- WORK ITEM -
Print the records below exactly. Omit every picture.

--- MATERIAL SUPPLIED Enclosed Below ---

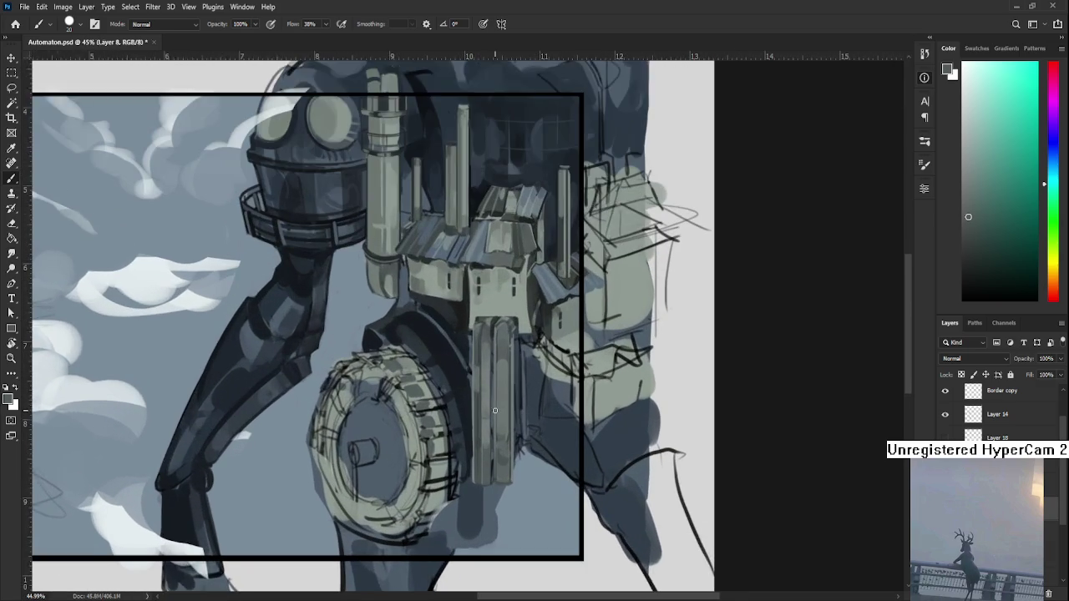
{"action": "scroll", "coordinate": [494, 410], "scroll_direction": "up", "scroll_amount": 1}
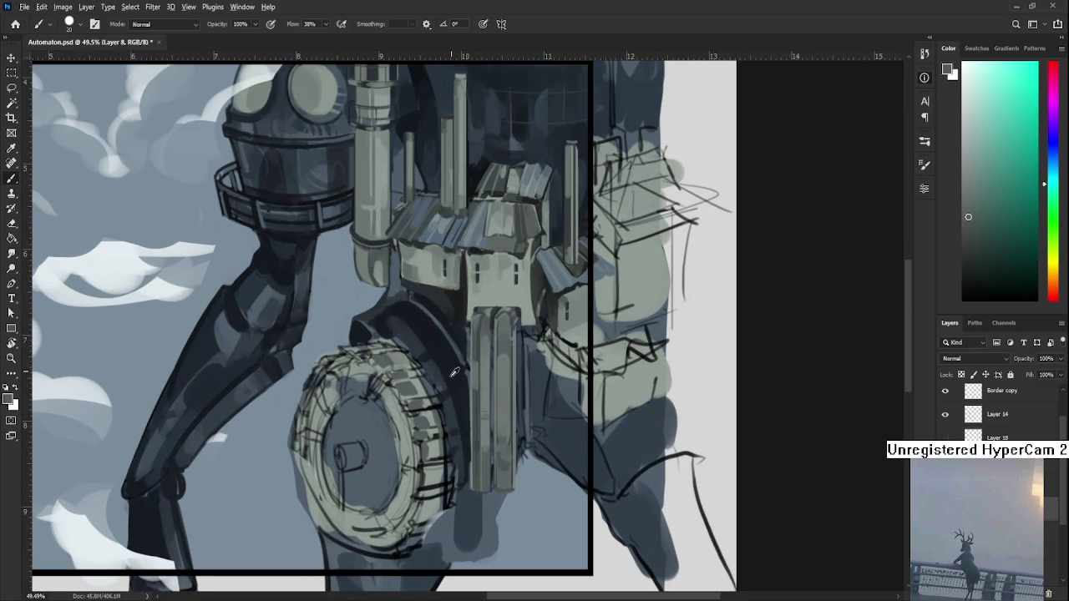
{"action": "left_click", "coordinate": [417, 393], "text": "alt"}
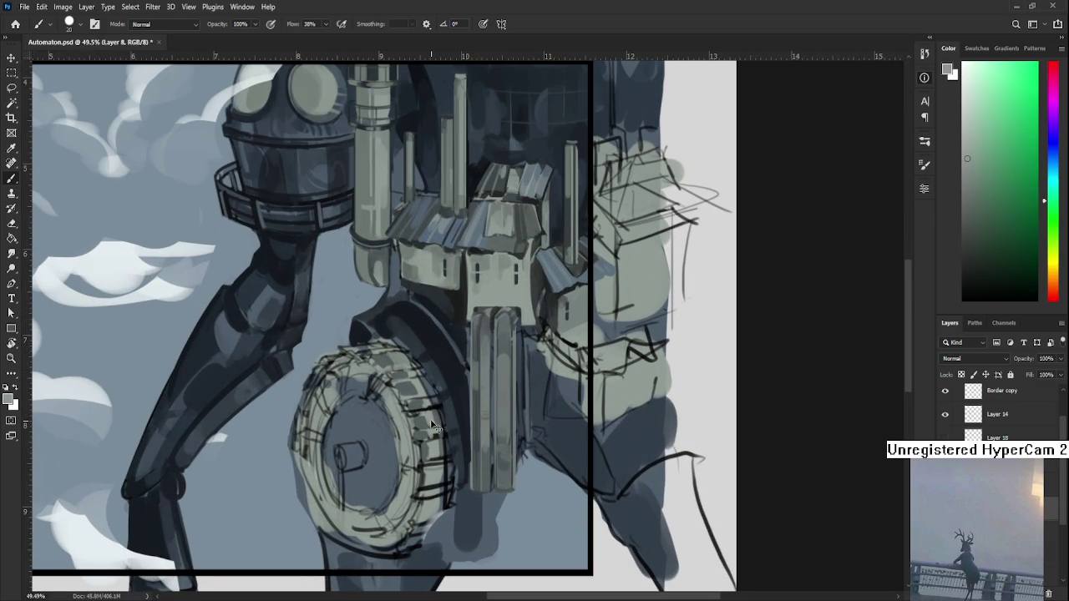
{"action": "left_click", "coordinate": [426, 415], "text": "alt"}
{"action": "mouse_move", "coordinate": [442, 398]}
{"action": "left_mouse_down"}
{"action": "mouse_move", "coordinate": [437, 563]}
{"action": "mouse_move", "coordinate": [461, 398]}
{"action": "left_mouse_up"}
Dab darker shading and new sampled tones onto the wheel's right-side rim
{"action": "left_click", "coordinate": [443, 417], "text": "alt"}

--- End of Enclosed MATERIAL SUPPLIED ---

- TASK OUTPUT -
{"action": "scroll", "coordinate": [494, 410], "scroll_direction": "up", "scroll_amount": 1}
{"action": "left_click", "coordinate": [417, 393], "text": "alt"}
{"action": "left_click", "coordinate": [426, 415], "text": "alt"}
{"action": "mouse_move", "coordinate": [442, 398]}
{"action": "left_mouse_down"}
{"action": "mouse_move", "coordinate": [437, 563]}
{"action": "mouse_move", "coordinate": [461, 398]}
{"action": "left_mouse_up"}
Dab darker shading and new sampled tones onto the wheel's right-side rim
{"action": "left_click", "coordinate": [443, 417], "text": "alt"}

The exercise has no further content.